##### MATERIAL SHOWN

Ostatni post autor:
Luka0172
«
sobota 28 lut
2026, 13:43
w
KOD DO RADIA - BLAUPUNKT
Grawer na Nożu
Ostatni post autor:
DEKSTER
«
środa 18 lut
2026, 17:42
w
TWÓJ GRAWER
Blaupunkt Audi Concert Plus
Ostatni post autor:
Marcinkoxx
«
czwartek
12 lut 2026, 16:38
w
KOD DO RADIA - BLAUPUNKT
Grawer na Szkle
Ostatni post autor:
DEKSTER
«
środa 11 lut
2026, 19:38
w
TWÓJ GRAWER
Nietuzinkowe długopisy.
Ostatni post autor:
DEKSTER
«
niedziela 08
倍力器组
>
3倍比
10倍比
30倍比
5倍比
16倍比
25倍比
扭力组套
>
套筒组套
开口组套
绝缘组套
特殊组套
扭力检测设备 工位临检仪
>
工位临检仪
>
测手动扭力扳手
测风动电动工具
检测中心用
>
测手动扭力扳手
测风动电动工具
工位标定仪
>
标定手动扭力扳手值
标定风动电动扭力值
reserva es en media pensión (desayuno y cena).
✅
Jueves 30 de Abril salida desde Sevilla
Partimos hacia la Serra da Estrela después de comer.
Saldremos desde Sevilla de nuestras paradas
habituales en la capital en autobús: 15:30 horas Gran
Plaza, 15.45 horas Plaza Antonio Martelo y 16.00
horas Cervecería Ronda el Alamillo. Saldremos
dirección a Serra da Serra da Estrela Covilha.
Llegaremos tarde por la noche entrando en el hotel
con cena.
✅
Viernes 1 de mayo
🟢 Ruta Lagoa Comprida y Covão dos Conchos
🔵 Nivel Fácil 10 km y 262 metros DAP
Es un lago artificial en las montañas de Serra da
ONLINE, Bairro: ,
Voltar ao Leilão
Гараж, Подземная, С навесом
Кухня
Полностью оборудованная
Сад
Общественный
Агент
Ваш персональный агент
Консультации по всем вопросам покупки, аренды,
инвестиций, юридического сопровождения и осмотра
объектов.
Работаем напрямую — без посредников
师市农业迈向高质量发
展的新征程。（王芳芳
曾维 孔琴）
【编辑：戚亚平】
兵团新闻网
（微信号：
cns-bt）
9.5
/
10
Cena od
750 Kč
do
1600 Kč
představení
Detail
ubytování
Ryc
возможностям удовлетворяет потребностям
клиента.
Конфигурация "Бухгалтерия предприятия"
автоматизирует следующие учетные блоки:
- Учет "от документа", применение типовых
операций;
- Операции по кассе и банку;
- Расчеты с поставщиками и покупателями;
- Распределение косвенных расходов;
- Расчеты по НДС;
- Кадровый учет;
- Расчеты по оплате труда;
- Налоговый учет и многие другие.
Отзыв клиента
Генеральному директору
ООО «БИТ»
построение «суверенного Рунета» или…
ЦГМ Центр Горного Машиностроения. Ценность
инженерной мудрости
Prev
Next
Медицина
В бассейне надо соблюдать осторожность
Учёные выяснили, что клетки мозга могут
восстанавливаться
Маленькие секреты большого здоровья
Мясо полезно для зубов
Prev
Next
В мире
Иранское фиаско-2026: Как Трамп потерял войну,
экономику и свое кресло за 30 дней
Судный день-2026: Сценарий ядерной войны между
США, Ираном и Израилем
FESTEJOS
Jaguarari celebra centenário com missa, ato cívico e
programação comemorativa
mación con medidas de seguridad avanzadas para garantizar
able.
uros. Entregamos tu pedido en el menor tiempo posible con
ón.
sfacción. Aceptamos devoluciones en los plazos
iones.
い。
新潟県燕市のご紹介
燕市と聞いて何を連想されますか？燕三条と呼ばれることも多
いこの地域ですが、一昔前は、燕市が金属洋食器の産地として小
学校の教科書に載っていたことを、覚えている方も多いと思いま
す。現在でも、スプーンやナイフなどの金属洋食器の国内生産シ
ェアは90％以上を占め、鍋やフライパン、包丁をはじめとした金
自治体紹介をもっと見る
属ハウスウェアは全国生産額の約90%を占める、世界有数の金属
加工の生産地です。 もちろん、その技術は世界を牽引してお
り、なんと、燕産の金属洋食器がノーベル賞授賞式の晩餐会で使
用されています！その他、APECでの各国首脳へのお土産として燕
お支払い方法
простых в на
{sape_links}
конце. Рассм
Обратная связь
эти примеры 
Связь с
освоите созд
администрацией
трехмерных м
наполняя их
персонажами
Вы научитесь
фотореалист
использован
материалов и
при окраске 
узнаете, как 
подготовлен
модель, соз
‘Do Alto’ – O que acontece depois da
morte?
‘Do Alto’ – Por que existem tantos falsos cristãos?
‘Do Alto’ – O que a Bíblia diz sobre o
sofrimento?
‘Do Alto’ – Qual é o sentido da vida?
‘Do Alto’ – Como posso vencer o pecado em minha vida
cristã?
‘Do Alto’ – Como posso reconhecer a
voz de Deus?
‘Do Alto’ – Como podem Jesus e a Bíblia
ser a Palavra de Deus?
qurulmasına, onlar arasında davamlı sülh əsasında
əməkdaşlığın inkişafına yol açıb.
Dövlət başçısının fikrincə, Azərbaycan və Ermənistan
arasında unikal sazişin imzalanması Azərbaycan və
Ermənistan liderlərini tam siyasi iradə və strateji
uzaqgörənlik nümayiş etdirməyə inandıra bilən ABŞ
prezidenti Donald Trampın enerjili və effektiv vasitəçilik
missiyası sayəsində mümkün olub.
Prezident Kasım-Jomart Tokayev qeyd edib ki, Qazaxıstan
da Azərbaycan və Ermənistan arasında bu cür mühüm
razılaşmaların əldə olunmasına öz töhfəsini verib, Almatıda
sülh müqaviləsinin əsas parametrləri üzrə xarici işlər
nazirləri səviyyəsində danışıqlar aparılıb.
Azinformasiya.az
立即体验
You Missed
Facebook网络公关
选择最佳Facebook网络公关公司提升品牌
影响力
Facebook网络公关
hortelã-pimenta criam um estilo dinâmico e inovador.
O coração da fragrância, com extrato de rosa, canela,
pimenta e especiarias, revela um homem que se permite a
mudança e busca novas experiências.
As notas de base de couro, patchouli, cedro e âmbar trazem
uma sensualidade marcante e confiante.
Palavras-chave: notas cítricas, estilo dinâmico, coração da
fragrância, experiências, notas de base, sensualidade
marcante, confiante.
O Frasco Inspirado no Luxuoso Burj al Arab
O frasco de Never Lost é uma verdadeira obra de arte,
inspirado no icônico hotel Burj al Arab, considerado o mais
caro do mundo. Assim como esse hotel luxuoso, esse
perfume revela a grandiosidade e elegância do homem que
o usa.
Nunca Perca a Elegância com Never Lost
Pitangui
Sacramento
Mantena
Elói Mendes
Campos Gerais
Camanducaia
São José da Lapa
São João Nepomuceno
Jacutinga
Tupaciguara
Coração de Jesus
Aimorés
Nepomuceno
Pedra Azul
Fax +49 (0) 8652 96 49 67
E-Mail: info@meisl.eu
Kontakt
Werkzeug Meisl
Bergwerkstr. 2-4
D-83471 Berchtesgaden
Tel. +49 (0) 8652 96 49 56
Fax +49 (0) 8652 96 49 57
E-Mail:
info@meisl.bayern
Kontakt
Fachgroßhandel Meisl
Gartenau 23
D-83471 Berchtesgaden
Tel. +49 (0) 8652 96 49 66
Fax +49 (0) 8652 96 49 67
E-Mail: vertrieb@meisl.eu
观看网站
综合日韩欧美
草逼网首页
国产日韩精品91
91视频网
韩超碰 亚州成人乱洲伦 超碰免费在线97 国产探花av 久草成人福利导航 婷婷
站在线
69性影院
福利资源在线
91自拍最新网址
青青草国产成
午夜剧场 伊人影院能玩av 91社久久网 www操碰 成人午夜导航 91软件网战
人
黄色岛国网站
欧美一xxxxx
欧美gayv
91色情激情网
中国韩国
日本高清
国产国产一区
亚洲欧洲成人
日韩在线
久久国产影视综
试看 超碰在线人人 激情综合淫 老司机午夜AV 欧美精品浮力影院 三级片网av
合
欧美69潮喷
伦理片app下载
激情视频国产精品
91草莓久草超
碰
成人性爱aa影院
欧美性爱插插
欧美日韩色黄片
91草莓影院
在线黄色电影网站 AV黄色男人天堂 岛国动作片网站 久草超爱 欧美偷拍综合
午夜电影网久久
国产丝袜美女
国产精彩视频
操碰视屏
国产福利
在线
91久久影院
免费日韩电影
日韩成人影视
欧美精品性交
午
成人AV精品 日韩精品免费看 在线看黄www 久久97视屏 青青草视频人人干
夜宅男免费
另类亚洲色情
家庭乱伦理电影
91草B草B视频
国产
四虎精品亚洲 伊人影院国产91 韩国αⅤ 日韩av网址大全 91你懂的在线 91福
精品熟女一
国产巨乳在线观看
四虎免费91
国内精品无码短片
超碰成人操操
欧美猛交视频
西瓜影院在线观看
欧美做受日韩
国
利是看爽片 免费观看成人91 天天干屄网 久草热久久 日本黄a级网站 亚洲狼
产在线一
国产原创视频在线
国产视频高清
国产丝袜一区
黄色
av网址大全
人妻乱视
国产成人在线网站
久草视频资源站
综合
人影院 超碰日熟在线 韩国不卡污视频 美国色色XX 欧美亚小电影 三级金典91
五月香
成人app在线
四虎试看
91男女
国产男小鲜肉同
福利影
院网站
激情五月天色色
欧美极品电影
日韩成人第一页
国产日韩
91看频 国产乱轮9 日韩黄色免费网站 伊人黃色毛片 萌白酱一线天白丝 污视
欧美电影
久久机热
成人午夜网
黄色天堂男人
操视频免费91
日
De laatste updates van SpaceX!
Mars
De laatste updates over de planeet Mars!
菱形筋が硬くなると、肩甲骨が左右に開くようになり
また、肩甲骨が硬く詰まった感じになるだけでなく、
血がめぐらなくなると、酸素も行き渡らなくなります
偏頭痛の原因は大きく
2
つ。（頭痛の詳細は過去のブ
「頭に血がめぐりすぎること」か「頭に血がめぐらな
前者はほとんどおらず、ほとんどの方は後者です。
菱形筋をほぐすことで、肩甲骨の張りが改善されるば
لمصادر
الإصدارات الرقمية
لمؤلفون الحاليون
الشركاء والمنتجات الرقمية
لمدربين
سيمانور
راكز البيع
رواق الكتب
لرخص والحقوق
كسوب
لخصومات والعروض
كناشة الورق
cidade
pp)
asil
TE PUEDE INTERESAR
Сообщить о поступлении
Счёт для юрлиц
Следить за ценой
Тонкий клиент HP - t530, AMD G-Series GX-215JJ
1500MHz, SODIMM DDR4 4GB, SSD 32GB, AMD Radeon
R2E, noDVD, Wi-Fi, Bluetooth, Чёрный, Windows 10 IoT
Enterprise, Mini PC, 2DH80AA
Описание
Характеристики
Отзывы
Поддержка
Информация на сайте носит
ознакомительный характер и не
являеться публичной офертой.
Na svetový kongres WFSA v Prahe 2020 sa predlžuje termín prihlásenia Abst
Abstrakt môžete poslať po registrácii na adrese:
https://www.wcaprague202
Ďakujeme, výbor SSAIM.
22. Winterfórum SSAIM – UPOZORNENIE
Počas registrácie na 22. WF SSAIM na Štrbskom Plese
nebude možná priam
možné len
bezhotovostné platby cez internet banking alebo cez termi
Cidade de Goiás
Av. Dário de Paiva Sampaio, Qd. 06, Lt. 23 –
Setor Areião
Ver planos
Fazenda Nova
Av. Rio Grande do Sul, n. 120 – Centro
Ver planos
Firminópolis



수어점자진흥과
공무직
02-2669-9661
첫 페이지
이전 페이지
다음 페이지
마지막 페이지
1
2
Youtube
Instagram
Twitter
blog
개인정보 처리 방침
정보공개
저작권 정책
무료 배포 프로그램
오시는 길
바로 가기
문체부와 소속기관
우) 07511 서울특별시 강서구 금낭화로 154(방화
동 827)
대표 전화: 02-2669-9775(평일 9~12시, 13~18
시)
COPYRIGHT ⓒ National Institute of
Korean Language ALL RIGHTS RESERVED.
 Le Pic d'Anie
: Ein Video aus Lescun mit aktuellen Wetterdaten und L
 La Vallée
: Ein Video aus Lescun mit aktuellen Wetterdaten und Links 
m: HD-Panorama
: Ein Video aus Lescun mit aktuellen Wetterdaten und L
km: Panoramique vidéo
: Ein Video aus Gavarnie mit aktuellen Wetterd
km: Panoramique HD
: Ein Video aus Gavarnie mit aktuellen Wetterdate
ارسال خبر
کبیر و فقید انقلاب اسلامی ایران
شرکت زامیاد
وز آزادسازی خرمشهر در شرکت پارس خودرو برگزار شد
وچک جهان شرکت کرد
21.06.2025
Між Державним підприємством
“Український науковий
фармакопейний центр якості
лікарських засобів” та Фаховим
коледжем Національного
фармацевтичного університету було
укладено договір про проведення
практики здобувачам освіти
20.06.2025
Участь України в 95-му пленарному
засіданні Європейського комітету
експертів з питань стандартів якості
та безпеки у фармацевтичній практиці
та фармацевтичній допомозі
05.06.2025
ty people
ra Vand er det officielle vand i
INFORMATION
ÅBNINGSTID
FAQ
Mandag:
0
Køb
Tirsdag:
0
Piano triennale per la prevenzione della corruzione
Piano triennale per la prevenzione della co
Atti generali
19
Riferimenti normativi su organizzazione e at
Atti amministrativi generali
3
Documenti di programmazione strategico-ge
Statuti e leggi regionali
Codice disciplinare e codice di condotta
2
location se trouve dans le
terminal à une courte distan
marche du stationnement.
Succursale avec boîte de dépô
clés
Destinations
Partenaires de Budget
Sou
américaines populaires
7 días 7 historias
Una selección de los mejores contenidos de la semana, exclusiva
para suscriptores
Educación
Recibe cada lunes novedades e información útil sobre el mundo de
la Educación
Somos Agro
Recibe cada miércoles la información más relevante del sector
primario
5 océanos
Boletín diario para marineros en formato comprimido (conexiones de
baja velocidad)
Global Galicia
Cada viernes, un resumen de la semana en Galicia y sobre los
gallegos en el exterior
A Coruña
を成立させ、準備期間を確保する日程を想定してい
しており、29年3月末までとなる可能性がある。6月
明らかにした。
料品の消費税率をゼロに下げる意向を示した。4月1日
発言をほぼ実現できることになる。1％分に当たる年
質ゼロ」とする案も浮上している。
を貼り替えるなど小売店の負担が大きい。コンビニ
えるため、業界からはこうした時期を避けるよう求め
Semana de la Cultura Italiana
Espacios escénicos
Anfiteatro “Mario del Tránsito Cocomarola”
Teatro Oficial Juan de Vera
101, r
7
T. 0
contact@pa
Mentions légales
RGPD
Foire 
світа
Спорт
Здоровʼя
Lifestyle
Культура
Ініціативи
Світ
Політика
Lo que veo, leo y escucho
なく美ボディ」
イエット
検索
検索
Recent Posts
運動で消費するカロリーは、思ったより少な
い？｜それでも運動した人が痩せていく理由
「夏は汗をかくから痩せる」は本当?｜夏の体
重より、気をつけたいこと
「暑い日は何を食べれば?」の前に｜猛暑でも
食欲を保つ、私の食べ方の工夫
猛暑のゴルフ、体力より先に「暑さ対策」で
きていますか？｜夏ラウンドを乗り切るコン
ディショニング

##########

◆ EXERCISE ◆
Each line in the listing above that includes "confiante" is to be copied.

◆ EXERCISE OUTPUT ◆
uma sensualidade marcante e confiante.
marcante, confiante.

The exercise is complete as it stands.